=== Begin Enclosure ===

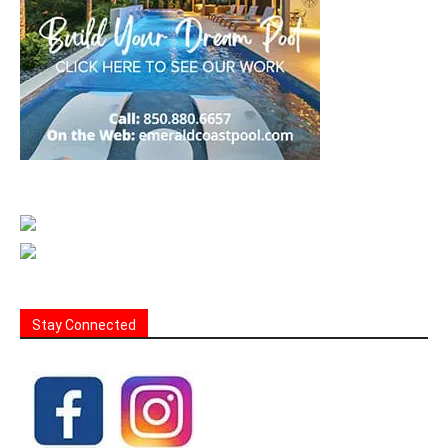
Stay Connected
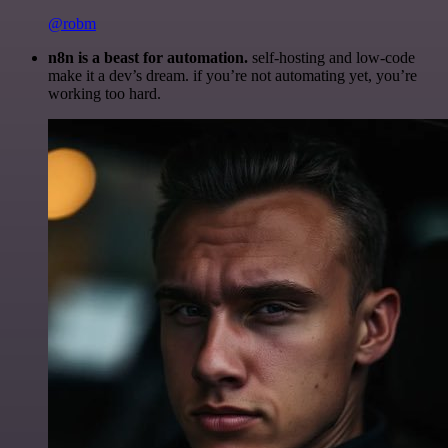
@robm
n8n is a beast for automation.
self-hosting and low-code
make it a dev’s dream. if you’re not automating yet, you’re
working too hard.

=== End Enclosure ===

▶ Request: Without the pictures, restate each entry exactly.

▶ Finished exercise:
Stay Connected
@robm
n8n is a beast for automation.
self-hosting and low-code
make it a dev’s dream. if you’re not automating yet, you’re
working too hard.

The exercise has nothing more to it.